The Mumbai trial also tests an inexpensive screening method for breast cancer: health workers were also trained to conduct clinical breast examinations (CBE) for women in the experimental group. Women in the control group were educated on the value of breast cancer screening – but they were not offered a mammogram, which is the standard of care for breast cancer screening in the West. In India, it is not uniformly available, but is certainly available in the city of Mumbai where the trial took place. The researchers’ explanation for not comparing CBE with mammograms is that the mammogram is a flawed test and inaccuracies in its interpretation lead to over-diagnosis and unnecessary treatment; a mammogram-based screening programme would require a large infrastructure and trained radiologists, which we cannot afford (12).
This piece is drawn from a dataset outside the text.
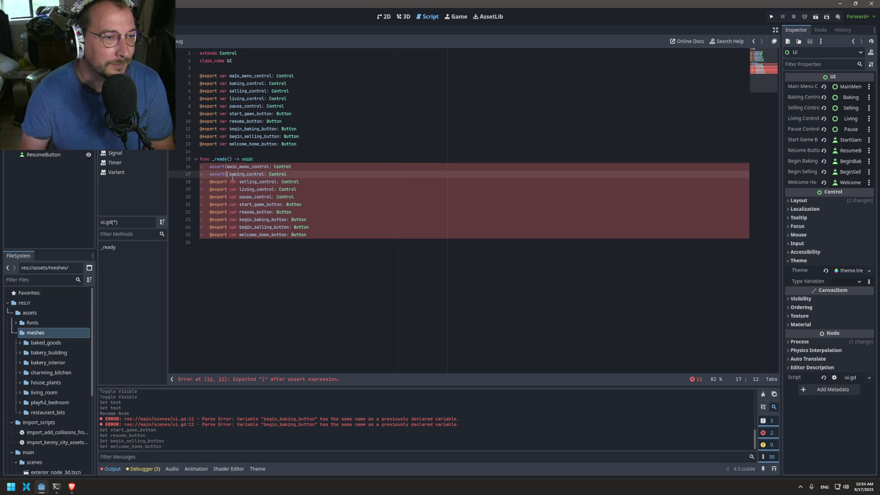
drag(241, 183, 209, 182)
key(ctrl+f)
The researchers in these trials have argued that only a ‘no care’ control arm can give definitive results and this information is essential to guide policies and programmes. However, such trials do not serve the need that they claim to serve: the public health needs of resource-poor countries.
The Pap smear has been researched for decades, and VIA has been researched at least since the early 1990s. VIA is an affordable screening test, and there is evidence suggesting that it works about as well as the Pap smear. This evidence is being generated from cross-sectional studies comparing the accuracy of various screening methods; evaluations of existing public health programmes; demonstration projects to see if they are feasible and acceptable to the community; and mathematical modelling to calculate the impact of screening tests and treatment on incidence and mortality (2). Is it justified to deny trial participants proven treatment in the name of getting definitive results, given the extensive body of knowledge we already possess?
Only a fraction of women in the control groups of the three trials sought screening. Healthcare is expensive, and the poor seek care only when absolutely necessary, when illness interferes with their daily lives. Poor women are unlikely to spend time and money and negotiate an unfriendly healthcare system to get screened for a disease when they have no symptoms. In fact, by telling women about the importance of screening – and the dangers of not screening — without ensuring them access to the necessary services may actually be more unethical than not telling them anything at all.
Maybe the focus of research should be on using the existing information in a good screening and treatment programme while addressing the barriers that women face in seeking preventive as well as curative care (1).
The VIA studies used a ‘no treatment control’ when both screening and treatment were available for a serious disease which if left untreated results in death – violating the principles of both national and international ethical guidelines.
Yet the proposals and, presumably, interim updates were passed by local institutional ethics committees as well as those of the funding organisations. Regulatory authories seem to have missed the obvious ethical concerns raised by these trials.
There are many other issues that deserve discussion in these and other trials looking at public health interventions in resourcepoor settings. For example, should research even be conducted on less effective methods just because they are cheaper? Should a single round of screening even be tested?
This calls for an investigation into the three trials, a review of ongoing and completed research on public health interventions, and action to ensure that regulatory agencies are held accountable for monitoring such research to protect participants from harm.